This week is set to be a busy one in American politics.
Congress is ready to pass more legislation to repeal Obamacare, which has a greater chance of eventually becoming law once there’s a new resident of the White House in a few weeks.
President Obama is getting ready for his farewell address tomorrow, and President-elect Trump says he’s finally going to have a press conference, which he hasn’t done since July.
Several of Trump’s Cabinet nominees are headed to Capitol Hill this week for their confirmation hearings, even as the Office of Government Ethics, responsible for some of the financial vetting of presidential nominees, said it hasn’t had enough time, or received enough information, to inform the Senate of potential conflicts of interest.
The warning from the OGE came in a letter to Senate Democrats, including Massachusetts Senator Elizabeth Warren.

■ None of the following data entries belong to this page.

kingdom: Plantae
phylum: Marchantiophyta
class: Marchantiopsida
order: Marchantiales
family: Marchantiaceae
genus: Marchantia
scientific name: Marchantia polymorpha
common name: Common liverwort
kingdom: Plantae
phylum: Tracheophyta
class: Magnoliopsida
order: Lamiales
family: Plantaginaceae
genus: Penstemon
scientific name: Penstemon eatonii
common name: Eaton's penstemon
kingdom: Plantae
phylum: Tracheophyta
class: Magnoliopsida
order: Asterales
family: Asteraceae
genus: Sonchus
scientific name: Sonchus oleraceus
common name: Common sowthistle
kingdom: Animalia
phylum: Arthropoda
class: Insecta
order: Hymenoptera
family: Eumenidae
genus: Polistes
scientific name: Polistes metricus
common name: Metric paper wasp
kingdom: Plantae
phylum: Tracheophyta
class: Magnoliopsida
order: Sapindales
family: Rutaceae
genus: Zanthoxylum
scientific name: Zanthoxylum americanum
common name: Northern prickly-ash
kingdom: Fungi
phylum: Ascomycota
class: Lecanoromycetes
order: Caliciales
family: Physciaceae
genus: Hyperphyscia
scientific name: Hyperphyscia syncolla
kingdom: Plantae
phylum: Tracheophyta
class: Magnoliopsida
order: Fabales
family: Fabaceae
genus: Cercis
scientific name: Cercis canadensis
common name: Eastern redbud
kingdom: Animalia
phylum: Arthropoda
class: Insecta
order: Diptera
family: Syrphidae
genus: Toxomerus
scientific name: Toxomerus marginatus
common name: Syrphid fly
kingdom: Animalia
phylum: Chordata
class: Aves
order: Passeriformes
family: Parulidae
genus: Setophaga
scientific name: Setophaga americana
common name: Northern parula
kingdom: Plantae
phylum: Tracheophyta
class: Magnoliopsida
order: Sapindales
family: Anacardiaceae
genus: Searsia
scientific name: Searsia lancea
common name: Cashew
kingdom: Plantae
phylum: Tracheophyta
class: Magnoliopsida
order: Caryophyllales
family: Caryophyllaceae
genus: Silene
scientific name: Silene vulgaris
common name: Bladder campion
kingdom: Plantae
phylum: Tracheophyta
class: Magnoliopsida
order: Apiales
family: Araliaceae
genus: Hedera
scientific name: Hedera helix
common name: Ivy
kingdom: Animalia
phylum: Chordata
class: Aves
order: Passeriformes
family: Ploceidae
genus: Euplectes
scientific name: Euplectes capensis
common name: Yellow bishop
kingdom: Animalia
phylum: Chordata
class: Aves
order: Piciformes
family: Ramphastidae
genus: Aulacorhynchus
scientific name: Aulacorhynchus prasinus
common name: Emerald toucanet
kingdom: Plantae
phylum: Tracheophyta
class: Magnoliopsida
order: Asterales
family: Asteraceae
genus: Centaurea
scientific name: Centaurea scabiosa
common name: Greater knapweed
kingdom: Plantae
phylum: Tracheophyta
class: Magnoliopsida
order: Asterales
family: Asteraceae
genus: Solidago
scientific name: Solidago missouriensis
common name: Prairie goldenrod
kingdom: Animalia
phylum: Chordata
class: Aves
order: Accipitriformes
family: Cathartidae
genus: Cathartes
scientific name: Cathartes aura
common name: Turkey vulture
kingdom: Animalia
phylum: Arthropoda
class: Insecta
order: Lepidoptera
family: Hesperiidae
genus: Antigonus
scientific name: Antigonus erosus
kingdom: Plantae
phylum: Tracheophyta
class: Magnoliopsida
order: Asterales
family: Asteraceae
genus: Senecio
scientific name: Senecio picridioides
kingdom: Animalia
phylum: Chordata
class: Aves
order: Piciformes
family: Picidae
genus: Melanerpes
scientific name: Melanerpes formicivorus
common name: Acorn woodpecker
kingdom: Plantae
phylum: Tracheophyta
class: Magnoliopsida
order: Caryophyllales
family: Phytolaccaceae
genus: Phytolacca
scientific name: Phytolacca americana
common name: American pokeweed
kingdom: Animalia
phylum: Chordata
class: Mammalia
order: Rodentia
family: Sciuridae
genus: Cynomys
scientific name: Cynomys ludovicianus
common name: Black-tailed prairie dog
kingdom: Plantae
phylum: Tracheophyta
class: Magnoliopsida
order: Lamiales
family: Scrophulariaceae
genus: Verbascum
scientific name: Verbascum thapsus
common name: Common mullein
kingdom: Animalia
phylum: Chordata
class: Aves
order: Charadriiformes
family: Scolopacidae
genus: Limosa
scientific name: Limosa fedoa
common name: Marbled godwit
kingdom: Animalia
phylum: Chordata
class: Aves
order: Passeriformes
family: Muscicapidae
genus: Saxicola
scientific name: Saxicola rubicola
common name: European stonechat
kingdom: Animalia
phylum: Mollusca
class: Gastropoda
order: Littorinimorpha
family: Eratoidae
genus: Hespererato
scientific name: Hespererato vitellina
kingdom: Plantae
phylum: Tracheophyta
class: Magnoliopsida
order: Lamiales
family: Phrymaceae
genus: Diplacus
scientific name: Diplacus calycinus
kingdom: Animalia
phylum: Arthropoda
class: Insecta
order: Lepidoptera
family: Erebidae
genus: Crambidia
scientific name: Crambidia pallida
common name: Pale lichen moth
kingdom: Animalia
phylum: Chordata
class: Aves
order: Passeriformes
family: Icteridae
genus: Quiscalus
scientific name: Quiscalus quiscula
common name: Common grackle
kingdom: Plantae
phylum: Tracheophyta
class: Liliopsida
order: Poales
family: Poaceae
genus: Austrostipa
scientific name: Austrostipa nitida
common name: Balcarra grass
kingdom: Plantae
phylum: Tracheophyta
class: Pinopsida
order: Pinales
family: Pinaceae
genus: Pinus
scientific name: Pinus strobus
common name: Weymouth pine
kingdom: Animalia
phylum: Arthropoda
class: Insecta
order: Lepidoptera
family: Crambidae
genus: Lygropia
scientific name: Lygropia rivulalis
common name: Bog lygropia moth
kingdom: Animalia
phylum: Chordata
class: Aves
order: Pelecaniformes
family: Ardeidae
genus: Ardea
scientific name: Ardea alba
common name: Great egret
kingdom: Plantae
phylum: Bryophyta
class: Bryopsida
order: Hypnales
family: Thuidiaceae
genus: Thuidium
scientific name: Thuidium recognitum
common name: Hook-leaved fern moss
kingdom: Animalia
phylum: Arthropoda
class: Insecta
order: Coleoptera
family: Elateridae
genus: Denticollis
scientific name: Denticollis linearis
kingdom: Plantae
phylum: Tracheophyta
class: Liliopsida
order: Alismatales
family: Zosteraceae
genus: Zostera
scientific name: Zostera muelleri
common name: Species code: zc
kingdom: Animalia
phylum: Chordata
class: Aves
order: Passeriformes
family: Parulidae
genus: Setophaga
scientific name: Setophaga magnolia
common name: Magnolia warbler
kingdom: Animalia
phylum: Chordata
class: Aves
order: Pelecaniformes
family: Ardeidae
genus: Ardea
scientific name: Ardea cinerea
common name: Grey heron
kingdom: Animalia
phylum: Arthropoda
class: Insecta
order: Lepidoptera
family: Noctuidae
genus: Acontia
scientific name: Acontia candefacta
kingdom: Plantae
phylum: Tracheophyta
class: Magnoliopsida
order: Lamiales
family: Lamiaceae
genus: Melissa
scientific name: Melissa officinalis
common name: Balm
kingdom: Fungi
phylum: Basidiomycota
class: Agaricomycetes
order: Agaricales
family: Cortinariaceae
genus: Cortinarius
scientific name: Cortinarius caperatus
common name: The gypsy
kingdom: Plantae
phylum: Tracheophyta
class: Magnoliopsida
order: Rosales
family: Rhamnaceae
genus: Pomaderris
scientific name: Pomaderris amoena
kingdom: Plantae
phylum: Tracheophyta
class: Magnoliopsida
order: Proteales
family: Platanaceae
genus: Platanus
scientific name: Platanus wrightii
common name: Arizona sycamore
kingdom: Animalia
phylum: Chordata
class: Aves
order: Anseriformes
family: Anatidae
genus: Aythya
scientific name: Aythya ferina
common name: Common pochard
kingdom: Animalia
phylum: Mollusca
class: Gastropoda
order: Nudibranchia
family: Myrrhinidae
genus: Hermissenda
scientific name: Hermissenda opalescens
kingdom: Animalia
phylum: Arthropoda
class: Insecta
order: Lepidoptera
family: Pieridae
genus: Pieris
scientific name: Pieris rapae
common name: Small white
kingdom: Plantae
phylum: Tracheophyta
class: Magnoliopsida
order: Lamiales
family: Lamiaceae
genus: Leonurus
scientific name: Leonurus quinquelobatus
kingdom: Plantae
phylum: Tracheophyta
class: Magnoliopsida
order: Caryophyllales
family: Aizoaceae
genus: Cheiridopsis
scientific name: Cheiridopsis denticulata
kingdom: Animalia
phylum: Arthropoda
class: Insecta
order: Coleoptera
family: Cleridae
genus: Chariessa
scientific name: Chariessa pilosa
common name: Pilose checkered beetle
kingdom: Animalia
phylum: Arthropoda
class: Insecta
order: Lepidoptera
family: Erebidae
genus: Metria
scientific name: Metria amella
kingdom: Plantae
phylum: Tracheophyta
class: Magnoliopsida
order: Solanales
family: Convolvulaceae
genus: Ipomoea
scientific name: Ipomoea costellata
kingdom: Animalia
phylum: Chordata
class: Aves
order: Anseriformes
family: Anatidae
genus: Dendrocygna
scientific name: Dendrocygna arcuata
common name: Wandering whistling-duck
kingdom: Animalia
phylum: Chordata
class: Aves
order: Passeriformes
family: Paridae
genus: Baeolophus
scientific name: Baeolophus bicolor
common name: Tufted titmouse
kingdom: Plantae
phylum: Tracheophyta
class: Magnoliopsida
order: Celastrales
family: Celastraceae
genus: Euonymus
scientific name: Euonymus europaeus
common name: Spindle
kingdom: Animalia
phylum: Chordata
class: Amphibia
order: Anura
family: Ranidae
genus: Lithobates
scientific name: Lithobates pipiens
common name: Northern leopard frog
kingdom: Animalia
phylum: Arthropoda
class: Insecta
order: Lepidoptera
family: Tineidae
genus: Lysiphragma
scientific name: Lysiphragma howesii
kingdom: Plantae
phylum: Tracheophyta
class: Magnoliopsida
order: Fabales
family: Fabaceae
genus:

In response to Senators’ questions, OGE Director Walter Shaub, Jr. said the pace of nomination hearings was placing “undue pressure on OGE’s staff and agency ethics officials to rush through these important reviews. More significantly, it has left some nominees with potentially unknown or unresolved ethics issues shortly before their scheduled hearings.”
The Trump campaign got a bit of a late start with its own staffing and nominating process, and now, according to Scott Amey of the Project on Government Oversight, “There’s a question on whether it’s the actual candidates that haven’t provided all the information the OGE needs or the OGE hasn’t completed the review. Because obviously you have some people who have been named… obviously have a lot of money and are billionaires.”
Greater wealth and financial holdings can mean more complicated forms to wade through.
University of Minnesota law professor Richard Painter was the chief White House ethics lawyer for George W. Bush, and had to fill out similar disclosure forms. He said their complexity depends on the financial resources a particular nominee has, and the cost to prepare those documents is on the individual nominees.
“I was able to do it in an afternoon,” said Painter, whereas “someone like Hank Paulson who came to the Treasury Department after being the chairman of Goldman Sachs — it took him a team of lawyers about two weeks to do it for him.”
And there are quite a few people with very large and complicated financial holdings lined up for Trump’s cabinet.
Usually, the ethics office works with nominees on a plan to either sell off holdings or recuse themselves if the need arises, according to Kathleen Clark, a law professor at Washington University in St. Louis.
“For the most part, many of these actions that are part of an ethics agreement are aimed at clearing the financial deck of the nominees so they don’t have financial interests that could come into play or be affected by what they will do in office,” said Clark. Without doing that in advance of confirmation, Clark says nominees may be at risk.
Larry Noble, general counsel at the Campaign Legal Center, said those risks can include fines for not disclosing conflicts, or potentially face criminal prosecution.
“Beyond that,” he added, “conflicts of interest could lead to challenges of all sorts government decisions. If they involve themselves in government decisions where there’s a conflict, that decision could be subject to a lawsuit, people affected by that decision could challenge it.”
Republican leaders in the Senate say they’ll give careful consideration to each of the nominees. And the Trump campaign has said the vetting process is going just fine.